- Problem requirements:
Of all the lines in the material, tally those containing the string "Floricultura", and report nothing but the total.

- Data to examine:
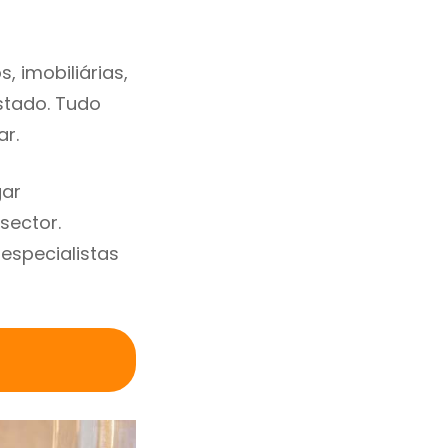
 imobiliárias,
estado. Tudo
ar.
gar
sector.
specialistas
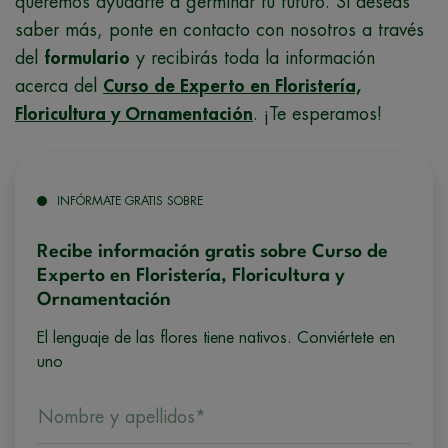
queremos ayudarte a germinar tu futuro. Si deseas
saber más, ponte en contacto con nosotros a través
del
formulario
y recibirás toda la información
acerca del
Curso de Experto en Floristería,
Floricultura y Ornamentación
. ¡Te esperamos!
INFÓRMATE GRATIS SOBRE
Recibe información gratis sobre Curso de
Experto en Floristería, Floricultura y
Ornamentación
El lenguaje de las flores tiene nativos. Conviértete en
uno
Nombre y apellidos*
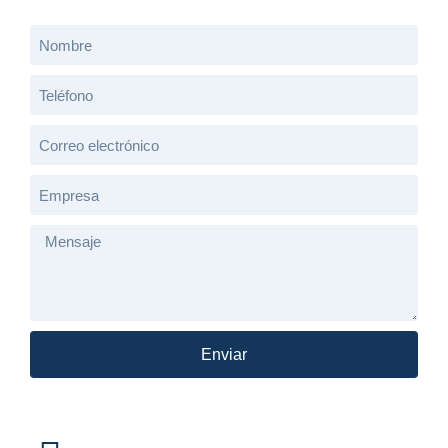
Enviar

==

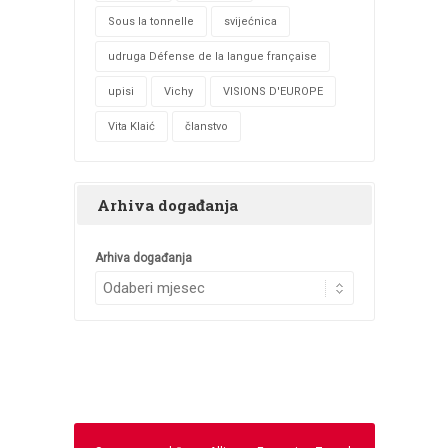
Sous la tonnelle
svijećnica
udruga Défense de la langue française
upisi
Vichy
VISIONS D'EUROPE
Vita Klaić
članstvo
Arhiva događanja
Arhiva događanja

- Task response:
2